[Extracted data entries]

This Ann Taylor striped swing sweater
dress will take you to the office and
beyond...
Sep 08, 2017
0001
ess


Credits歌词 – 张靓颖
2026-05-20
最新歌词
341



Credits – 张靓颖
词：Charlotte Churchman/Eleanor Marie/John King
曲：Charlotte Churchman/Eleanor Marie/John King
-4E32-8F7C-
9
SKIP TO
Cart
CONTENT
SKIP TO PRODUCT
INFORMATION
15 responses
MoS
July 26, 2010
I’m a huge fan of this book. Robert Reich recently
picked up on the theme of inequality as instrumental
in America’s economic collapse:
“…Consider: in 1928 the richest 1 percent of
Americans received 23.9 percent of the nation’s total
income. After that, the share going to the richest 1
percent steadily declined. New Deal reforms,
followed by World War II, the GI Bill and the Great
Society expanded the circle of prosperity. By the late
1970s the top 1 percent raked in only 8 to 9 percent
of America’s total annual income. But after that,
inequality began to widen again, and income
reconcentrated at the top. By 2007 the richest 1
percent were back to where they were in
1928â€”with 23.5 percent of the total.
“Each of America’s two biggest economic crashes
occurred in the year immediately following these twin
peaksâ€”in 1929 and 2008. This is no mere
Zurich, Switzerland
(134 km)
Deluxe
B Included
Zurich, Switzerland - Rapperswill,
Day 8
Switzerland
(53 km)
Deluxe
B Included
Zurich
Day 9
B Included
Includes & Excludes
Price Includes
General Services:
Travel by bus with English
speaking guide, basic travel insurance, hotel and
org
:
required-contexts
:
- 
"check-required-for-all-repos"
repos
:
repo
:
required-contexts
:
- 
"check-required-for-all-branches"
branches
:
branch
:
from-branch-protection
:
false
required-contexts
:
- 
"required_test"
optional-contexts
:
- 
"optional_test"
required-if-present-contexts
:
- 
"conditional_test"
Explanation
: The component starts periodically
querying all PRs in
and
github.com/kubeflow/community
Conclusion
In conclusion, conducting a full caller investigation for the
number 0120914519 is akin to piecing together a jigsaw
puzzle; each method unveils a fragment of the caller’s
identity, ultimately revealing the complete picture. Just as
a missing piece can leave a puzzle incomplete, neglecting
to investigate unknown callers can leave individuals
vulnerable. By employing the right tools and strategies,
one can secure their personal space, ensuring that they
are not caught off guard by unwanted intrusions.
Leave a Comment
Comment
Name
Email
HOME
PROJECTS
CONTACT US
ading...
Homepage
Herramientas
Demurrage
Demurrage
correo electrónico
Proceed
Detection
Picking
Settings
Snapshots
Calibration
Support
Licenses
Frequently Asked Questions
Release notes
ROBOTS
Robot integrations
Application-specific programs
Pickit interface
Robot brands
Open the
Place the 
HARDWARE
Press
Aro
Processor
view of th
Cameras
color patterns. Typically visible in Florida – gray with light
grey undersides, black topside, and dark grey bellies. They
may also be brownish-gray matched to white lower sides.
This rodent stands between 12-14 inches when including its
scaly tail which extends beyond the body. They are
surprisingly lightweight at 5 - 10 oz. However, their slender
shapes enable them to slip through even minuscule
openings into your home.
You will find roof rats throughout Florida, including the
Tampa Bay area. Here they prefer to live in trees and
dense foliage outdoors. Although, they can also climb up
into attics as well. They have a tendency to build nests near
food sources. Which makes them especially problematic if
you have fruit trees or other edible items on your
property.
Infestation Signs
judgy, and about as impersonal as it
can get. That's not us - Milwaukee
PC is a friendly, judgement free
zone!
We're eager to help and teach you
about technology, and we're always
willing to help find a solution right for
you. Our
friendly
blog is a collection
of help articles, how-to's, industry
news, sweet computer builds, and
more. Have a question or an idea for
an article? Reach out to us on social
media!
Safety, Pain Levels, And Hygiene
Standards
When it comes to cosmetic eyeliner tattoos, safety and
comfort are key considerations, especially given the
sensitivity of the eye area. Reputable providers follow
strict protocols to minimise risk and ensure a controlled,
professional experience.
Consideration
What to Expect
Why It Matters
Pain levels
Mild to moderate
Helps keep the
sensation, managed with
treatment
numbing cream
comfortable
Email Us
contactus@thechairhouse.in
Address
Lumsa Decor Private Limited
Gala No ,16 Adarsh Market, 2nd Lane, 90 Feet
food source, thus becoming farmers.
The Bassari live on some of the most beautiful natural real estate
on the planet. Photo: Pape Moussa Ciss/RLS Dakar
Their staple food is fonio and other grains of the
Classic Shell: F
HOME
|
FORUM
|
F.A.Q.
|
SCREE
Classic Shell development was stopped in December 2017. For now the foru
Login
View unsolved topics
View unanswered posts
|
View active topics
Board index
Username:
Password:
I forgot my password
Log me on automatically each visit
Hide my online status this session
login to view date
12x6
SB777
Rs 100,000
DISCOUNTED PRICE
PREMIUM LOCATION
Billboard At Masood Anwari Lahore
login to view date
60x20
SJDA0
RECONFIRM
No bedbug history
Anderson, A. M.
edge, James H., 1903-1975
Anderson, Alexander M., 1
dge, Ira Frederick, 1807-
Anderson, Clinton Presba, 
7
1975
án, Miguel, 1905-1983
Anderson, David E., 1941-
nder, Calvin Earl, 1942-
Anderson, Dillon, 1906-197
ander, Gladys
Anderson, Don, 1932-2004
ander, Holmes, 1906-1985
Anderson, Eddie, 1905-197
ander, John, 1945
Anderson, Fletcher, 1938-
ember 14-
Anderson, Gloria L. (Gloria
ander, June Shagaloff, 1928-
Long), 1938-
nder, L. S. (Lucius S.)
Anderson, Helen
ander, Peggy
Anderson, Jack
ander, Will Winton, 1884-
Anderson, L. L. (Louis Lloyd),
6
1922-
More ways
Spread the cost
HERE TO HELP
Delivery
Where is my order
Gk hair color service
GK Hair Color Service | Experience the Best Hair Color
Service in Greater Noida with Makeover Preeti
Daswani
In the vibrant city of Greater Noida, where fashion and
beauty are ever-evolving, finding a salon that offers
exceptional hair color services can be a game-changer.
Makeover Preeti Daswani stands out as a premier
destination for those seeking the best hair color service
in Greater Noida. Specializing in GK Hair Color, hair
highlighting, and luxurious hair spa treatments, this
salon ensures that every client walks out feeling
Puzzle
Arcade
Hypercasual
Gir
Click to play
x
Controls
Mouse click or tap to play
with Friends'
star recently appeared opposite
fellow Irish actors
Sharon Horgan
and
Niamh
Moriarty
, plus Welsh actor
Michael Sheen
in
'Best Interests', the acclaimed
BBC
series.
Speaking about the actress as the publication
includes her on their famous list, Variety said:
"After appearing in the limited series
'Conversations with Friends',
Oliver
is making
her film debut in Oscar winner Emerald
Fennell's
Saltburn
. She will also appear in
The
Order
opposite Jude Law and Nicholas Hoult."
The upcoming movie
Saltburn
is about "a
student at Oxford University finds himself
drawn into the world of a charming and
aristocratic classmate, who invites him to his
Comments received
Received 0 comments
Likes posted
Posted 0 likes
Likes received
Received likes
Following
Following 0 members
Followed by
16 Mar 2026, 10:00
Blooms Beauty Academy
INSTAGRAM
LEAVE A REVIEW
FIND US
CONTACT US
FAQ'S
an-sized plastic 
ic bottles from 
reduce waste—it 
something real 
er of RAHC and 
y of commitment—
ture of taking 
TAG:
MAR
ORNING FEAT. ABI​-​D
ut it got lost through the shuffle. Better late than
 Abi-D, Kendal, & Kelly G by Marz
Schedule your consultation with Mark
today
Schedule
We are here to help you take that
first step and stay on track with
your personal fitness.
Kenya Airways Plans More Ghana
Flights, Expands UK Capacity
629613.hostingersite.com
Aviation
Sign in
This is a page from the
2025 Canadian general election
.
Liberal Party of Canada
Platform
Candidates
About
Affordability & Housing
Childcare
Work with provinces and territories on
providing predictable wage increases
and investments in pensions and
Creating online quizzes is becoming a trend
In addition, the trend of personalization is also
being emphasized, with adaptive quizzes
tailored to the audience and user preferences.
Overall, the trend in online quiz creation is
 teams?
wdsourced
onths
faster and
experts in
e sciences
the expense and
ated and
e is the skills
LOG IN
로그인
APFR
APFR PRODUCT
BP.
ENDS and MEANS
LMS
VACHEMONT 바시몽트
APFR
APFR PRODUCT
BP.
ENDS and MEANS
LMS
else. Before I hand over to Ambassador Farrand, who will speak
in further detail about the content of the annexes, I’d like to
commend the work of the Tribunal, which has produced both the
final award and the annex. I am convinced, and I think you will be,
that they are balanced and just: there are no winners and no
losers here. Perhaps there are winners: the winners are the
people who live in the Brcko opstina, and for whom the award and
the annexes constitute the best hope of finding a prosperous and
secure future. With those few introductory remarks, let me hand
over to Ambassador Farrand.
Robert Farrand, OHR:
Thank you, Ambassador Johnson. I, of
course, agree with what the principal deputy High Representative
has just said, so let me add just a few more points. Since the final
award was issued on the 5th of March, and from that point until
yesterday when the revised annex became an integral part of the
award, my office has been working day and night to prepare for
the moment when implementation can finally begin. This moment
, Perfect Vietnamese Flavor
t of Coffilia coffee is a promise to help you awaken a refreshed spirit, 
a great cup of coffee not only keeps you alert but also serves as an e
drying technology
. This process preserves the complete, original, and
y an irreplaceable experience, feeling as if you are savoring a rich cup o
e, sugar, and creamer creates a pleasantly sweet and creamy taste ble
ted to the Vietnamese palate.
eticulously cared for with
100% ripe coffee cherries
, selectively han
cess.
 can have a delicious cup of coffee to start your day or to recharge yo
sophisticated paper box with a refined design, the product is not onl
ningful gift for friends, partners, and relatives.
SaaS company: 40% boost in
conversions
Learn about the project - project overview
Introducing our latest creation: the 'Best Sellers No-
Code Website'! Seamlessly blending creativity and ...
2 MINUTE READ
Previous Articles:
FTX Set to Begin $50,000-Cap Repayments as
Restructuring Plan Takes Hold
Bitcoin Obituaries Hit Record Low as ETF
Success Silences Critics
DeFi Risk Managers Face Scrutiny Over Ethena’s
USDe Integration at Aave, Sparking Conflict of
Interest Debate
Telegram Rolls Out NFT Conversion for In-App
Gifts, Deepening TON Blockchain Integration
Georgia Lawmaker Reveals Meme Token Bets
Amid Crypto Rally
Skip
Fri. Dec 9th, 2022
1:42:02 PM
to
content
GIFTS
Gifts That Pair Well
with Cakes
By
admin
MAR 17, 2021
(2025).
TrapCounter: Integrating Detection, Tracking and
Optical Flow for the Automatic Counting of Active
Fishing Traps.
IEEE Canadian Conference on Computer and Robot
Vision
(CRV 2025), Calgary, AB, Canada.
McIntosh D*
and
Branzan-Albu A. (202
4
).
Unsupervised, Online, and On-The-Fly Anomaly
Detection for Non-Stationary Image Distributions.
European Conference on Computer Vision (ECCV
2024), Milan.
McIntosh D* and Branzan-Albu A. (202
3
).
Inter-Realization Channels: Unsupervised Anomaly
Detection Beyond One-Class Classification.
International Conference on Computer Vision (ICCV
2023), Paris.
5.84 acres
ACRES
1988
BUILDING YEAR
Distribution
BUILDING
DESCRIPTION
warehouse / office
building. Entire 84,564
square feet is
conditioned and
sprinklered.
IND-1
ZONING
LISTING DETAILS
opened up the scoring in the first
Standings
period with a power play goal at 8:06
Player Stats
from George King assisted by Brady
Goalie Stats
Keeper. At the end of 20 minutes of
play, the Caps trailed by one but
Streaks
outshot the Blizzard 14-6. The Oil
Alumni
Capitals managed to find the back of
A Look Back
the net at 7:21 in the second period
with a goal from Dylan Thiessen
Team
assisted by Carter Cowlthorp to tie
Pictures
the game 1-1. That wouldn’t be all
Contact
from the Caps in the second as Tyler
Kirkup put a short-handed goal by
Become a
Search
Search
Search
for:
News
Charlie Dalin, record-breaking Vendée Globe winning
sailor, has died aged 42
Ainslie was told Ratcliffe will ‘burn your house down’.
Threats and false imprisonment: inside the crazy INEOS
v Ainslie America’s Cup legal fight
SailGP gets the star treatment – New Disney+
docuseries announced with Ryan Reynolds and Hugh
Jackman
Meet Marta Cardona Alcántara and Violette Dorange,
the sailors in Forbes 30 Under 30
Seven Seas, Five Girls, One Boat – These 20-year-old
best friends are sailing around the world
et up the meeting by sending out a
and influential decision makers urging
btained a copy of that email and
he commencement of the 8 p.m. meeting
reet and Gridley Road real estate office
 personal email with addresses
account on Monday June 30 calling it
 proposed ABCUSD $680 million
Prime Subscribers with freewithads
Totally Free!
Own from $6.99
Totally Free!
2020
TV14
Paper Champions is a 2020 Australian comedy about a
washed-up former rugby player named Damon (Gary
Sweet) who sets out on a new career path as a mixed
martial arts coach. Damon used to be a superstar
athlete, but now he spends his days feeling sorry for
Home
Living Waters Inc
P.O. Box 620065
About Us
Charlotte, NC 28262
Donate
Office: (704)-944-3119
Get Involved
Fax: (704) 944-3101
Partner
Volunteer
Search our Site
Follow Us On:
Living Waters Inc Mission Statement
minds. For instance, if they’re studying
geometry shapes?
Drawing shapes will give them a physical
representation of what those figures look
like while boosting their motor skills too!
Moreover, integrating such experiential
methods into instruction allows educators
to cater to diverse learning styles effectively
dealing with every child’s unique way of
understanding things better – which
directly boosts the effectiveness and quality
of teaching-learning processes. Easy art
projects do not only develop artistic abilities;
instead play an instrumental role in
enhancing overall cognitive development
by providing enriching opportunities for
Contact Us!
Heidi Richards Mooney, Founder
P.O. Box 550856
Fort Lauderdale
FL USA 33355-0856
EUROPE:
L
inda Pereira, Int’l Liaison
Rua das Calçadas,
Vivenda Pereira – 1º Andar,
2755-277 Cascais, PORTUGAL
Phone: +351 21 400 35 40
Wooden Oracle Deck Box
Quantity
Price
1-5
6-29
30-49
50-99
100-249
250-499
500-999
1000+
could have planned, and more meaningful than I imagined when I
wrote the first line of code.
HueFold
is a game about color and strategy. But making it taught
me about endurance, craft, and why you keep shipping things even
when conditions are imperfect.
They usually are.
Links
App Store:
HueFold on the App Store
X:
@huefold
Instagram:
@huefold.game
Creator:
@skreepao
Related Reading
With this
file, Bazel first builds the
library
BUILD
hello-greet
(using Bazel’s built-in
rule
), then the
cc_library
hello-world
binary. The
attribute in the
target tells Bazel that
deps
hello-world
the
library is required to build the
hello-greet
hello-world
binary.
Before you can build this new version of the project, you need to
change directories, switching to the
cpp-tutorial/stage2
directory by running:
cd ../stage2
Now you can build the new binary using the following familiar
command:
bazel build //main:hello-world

- _TASK PROMPT_
Begin at the top of the records above and quote each line exactly, ending with the line that contains "percent steadily declined.".

- _TASK ANSWER_
This Ann Taylor striped swing sweater
dress will take you to the office and
beyond...
Sep 08, 2017
0001
ess


Credits歌词 – 张靓颖
2026-05-20
最新歌词
341



Credits – 张靓颖
词：Charlotte Churchman/Eleanor Marie/John King
曲：Charlotte Churchman/Eleanor Marie/John King
-4E32-8F7C-
9
SKIP TO
Cart
CONTENT
SKIP TO PRODUCT
INFORMATION
15 responses
MoS
July 26, 2010
I’m a huge fan of this book. Robert Reich recently
picked up on the theme of inequality as instrumental
in America’s economic collapse:
“…Consider: in 1928 the richest 1 percent of
Americans received 23.9 percent of the nation’s total
income. After that, the share going to the richest 1
percent steadily declined. New Deal reforms,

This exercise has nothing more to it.